--- START ---

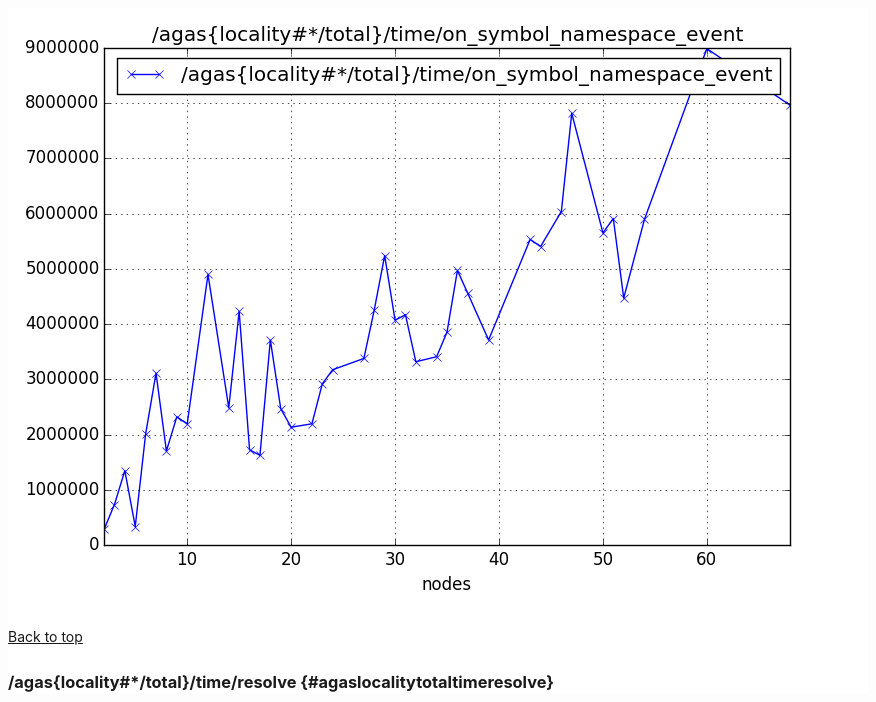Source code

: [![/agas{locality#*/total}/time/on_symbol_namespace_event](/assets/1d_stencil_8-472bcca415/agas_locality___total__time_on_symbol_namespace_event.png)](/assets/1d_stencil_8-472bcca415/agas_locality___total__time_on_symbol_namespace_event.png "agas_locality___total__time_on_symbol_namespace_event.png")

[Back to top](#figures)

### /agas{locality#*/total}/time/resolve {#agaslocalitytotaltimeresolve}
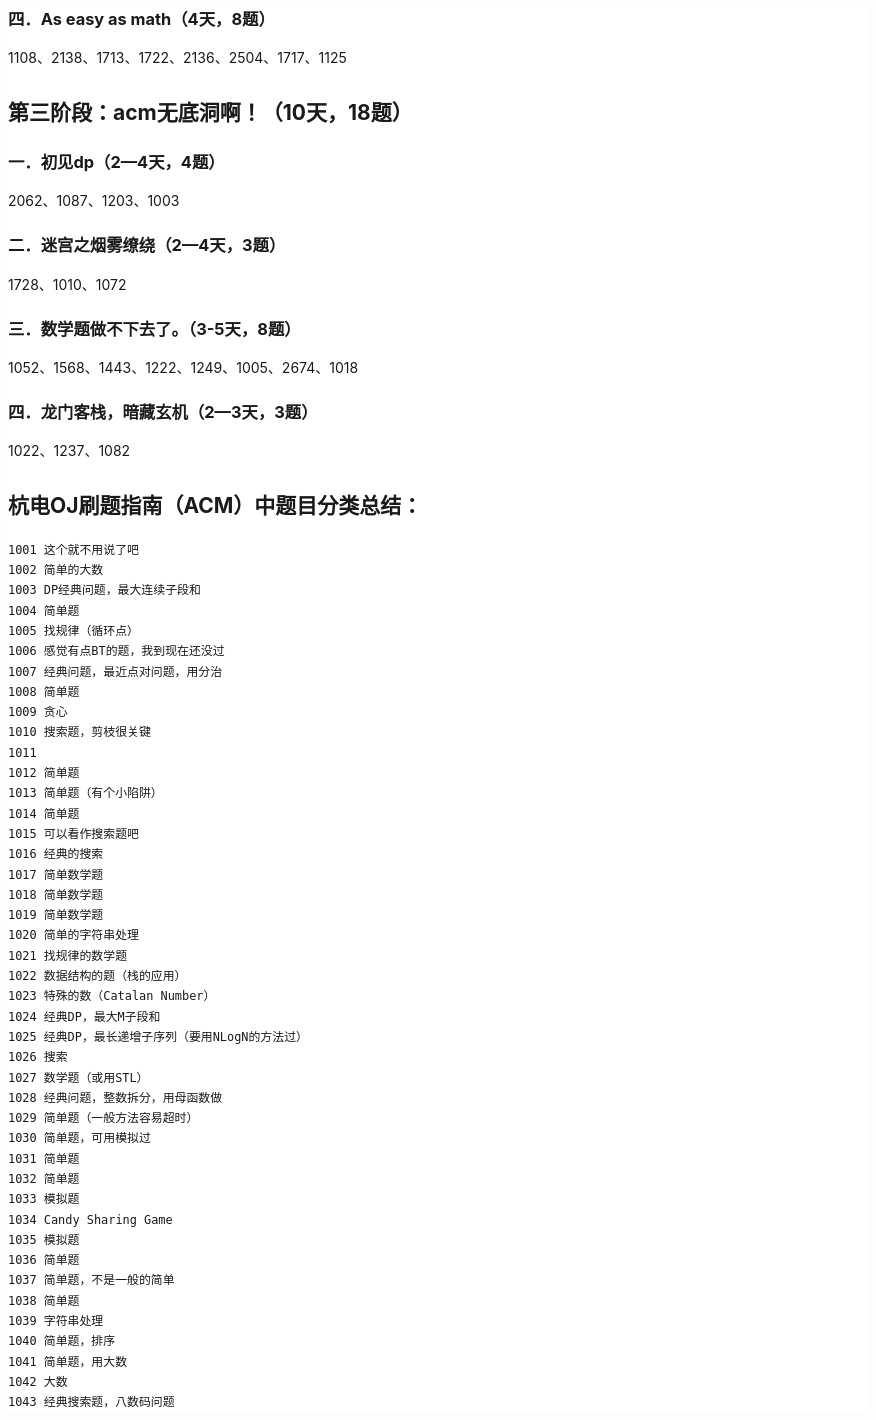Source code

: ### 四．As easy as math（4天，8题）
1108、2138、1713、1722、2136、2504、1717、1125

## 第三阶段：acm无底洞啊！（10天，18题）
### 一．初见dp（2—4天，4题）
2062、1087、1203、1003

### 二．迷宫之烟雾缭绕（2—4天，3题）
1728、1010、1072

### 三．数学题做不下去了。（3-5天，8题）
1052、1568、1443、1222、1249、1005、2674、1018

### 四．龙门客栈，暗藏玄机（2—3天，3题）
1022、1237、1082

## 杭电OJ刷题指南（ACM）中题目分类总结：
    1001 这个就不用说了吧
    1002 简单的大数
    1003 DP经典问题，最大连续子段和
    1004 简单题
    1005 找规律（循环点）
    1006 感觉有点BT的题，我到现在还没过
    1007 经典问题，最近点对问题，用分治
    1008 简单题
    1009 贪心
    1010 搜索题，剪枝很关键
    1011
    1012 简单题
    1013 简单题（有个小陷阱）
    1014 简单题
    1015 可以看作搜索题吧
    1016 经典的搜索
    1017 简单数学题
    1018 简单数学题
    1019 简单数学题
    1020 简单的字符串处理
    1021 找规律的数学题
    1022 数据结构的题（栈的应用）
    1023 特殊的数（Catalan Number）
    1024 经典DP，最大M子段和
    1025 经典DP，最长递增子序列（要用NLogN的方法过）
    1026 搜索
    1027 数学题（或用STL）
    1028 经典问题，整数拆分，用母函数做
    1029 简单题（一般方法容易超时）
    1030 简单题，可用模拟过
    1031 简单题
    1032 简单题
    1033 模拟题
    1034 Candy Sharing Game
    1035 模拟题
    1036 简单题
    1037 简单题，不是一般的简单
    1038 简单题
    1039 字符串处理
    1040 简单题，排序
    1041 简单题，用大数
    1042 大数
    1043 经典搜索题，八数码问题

--- END ---
--- START ---

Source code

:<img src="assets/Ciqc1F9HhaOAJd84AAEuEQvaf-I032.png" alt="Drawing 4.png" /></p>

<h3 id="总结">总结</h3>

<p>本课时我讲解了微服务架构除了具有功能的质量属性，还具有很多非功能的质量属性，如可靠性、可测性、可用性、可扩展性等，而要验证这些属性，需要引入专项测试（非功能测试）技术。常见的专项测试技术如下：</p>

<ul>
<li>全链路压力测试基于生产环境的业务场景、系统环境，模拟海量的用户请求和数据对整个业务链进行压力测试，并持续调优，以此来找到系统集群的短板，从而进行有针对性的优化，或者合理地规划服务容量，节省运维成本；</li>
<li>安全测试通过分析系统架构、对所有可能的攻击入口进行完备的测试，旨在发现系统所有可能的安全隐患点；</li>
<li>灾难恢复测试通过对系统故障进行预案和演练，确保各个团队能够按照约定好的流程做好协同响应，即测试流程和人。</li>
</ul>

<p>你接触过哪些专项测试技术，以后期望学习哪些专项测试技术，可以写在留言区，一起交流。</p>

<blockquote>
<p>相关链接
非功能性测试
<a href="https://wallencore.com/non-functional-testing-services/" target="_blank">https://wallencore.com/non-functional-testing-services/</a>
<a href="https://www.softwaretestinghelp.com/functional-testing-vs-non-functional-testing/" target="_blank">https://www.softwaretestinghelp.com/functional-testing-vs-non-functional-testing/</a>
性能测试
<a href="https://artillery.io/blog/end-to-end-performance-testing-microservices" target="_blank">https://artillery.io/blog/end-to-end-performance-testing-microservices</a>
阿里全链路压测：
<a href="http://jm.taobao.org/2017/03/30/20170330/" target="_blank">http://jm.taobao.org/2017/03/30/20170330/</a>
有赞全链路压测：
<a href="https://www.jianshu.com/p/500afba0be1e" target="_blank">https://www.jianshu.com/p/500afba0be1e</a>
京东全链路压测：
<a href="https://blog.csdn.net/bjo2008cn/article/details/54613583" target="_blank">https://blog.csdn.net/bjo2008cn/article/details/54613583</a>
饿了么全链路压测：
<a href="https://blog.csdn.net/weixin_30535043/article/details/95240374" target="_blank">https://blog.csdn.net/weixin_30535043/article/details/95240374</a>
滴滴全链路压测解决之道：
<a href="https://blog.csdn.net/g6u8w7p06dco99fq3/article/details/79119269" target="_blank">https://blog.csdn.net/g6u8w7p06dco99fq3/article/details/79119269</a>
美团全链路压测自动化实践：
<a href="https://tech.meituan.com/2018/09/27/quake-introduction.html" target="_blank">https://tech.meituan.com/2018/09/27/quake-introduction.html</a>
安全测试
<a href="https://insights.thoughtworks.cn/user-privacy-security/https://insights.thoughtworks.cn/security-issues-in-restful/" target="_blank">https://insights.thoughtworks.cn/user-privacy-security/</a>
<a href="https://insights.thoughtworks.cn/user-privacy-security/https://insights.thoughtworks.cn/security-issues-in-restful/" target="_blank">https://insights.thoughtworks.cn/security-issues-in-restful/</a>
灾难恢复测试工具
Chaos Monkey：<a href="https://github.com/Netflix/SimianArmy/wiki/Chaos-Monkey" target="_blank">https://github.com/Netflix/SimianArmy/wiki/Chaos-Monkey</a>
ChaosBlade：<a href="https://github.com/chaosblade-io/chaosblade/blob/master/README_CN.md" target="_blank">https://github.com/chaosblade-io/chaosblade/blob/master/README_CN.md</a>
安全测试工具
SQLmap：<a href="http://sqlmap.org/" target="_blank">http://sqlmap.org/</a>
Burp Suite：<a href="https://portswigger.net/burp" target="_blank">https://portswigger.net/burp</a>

--- END ---
--- START ---

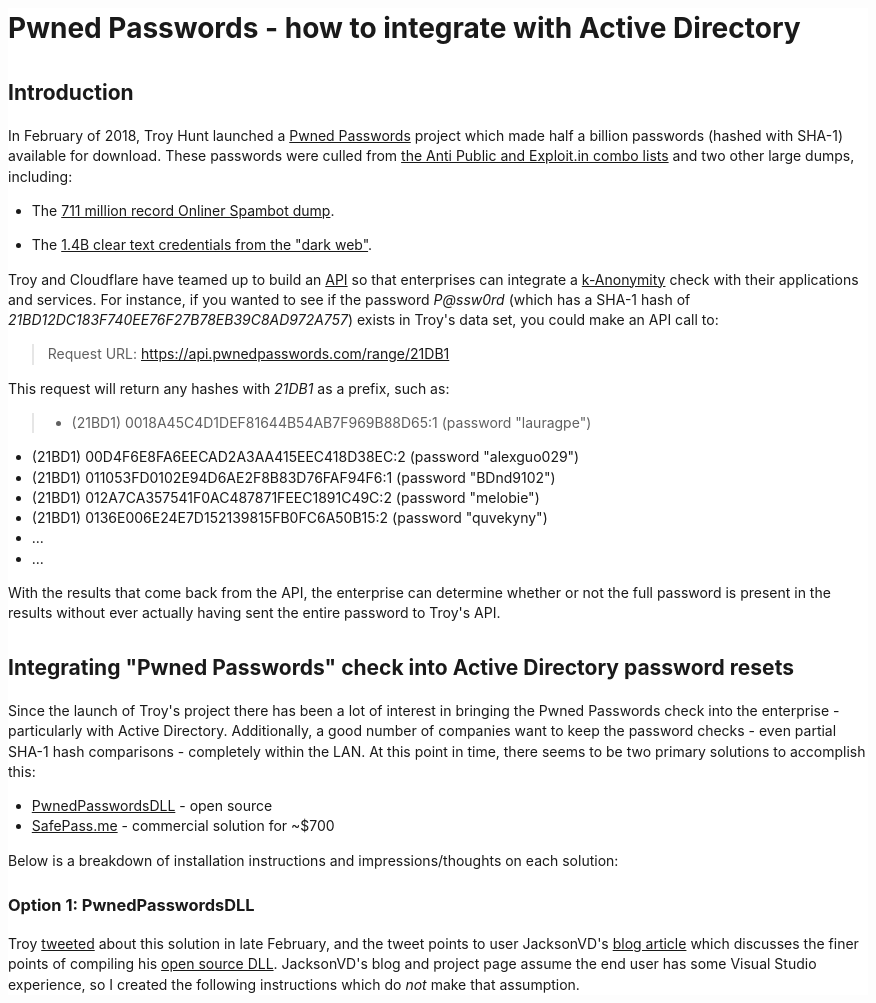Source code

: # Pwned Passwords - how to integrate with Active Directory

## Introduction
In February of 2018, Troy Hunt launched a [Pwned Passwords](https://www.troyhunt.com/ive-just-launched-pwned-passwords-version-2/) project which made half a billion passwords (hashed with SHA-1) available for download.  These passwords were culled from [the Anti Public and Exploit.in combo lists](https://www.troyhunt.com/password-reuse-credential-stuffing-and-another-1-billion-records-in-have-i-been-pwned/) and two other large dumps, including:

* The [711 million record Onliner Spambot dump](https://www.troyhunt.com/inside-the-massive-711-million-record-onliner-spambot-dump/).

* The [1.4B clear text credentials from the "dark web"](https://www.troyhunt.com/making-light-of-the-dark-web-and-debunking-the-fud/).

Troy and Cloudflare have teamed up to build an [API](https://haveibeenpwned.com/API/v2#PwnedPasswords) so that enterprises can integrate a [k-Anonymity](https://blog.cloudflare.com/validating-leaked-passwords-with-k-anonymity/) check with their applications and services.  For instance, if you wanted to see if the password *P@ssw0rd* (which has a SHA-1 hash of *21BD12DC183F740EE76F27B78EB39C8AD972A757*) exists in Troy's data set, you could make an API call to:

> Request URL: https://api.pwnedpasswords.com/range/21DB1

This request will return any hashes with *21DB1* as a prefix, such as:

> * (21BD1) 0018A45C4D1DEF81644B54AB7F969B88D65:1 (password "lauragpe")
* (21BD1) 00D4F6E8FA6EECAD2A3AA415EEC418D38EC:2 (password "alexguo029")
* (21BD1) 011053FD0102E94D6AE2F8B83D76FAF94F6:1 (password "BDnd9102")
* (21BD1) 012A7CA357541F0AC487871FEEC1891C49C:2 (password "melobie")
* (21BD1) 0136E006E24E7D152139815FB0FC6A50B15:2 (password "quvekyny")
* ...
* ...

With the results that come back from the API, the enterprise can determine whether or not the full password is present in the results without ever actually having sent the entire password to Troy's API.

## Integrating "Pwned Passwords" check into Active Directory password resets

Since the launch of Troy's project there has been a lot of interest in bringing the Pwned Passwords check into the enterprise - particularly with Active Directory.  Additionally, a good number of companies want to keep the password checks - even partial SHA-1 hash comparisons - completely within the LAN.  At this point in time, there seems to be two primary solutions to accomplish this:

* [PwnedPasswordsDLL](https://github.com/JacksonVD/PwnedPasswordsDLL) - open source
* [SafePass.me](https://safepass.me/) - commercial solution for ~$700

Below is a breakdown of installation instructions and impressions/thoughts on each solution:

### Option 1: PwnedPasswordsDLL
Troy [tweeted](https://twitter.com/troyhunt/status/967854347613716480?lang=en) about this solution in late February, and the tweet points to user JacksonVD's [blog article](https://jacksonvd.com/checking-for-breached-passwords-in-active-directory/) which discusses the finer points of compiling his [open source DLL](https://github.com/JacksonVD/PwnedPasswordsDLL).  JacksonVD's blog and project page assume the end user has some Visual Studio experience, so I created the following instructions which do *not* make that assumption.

--- END ---

» Task brief
Write out every line in the data that holds the string "project".

» Reply to the task
In February of 2018, Troy Hunt launched a [Pwned Passwords](https://www.troyhunt.com/ive-just-launched-pwned-passwords-version-2/) project which made half a billion passwords (hashed with SHA-1) available for download.  These passwords were culled from [the Anti Public and Exploit.in combo lists](https://www.troyhunt.com/password-reuse-credential-stuffing-and-another-1-billion-records-in-have-i-been-pwned/) and two other large dumps, including:
Since the launch of Troy's project there has been a lot of interest in bringing the Pwned Passwords check into the enterprise - particularly with Active Directory.  Additionally, a good number of companies want to keep the password checks - even partial SHA-1 hash comparisons - completely within the LAN.  At this point in time, there seems to be two primary solutions to accomplish this:
Troy [tweeted](https://twitter.com/troyhunt/status/967854347613716480?lang=en) about this solution in late February, and the tweet points to user JacksonVD's [blog article](https://jacksonvd.com/checking-for-breached-passwords-in-active-directory/) which discusses the finer points of compiling his [open source DLL](https://github.com/JacksonVD/PwnedPasswordsDLL).  JacksonVD's blog and project page assume the end user has some Visual Studio experience, so I created the following instructions which do *not* make that assumption.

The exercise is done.